An early phase of silicification provided a rigid grain framework which mainly suppressed mechanical compaction in numerous moderate to well-sorted sandstones of point bar and crevasse splay origin. These sandstones represent the most common hydrocarbon reservoirs in the southern Cooper Basin, and despite multiple phases of silicification retain the highest average porosity and permeability. Effective primary intergranular porosity was retained in such reservoir facies particularly in marginal and midflank areas of the basin, but also in more basinal areas to depths approaching 10,000 feet. Other attractive targets for petroleum exploration include distributary delta mouthbar and shoreline sands.

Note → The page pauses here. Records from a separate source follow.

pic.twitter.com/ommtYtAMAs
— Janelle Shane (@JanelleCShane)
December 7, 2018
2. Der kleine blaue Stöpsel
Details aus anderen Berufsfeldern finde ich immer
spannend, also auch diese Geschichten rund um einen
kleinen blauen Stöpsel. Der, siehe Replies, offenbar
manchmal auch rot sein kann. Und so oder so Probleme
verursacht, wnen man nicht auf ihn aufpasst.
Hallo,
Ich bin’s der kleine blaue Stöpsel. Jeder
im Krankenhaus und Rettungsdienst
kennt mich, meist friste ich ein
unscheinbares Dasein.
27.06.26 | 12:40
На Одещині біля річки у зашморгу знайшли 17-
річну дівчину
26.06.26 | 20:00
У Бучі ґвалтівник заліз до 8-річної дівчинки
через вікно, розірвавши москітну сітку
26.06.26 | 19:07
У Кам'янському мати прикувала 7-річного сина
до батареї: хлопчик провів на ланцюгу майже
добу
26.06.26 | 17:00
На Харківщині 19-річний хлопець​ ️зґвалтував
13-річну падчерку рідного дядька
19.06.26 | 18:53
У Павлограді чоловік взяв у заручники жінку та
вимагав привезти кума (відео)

Where secondary dissolution pores occur in conjunction with primary pores, effective permeability is enhanced. Sandstones with abundant macroporosity can produce at initial flow rates in excess of 11 MMCFD.

With increasing depth of burial, there is a broad transition towards reservoirs dominated by microporosity associated with kaolin clays. Microporous rocks are characterised by core porosities as high as about 15% but permeabilities of typically 2md or less. Significantly, microporosity in sandstones of the Moomba and Big Lake Fields accounts for much of the total porosity in reservoirs which have produced more than a trillion cubic feet of gas. Where there are remnants of primary pores in microporous zones, DST flow rates of 2 MMCFD and more are recorded. Undoubtedly, the drilling of deeper targets has the potential to yield large commercial hydrocarbon discoveries in the study area. It is suggested that high-quality reservoir facies occur within low-permeability sequences.

Irreducible water associated with kaolin clays likely affects hydrocarbon reserve calculations. Pessimistic computation of Sw due to bound water of irreducible nature may lead to productive zones being by-passed because they appear water-wet.

Isotope results provide constraints on the modes of formation of carbonate cements in the study area. Likely carbon sources include atmospheric CO2, thermal decarboxylation reactions, and bacterial fermentation reactions and/or methanogenesis. Siderite precipitation occurred throughout the Permian and may have continued into the Late Cretaceous.

Massive carbonate-cemented zones may serve as a guide to commercial hydrocarbon accumulations in the Eromanga Basin overlying the Cooper Basin. The formation of intensely carbonate-cemented zones in the Eromanga Basin is believed to be controlled by the injection of Cooper Basin carbon dioxide into the calcium-bearing Eromanga aquifers. The zones of intense carbonate cementation are considered to reflect the preferred migration pathways of the carbon dioxide and hence also the hydrocarbons. The delineation of such zones in the subsurface using seismic sections and wireline logs may prove to be an invaluable new exploration tool. The origin of the carbon dioxide is poorly understood but is believed to be at least partly related to thermal maturation reactions involving organic matter.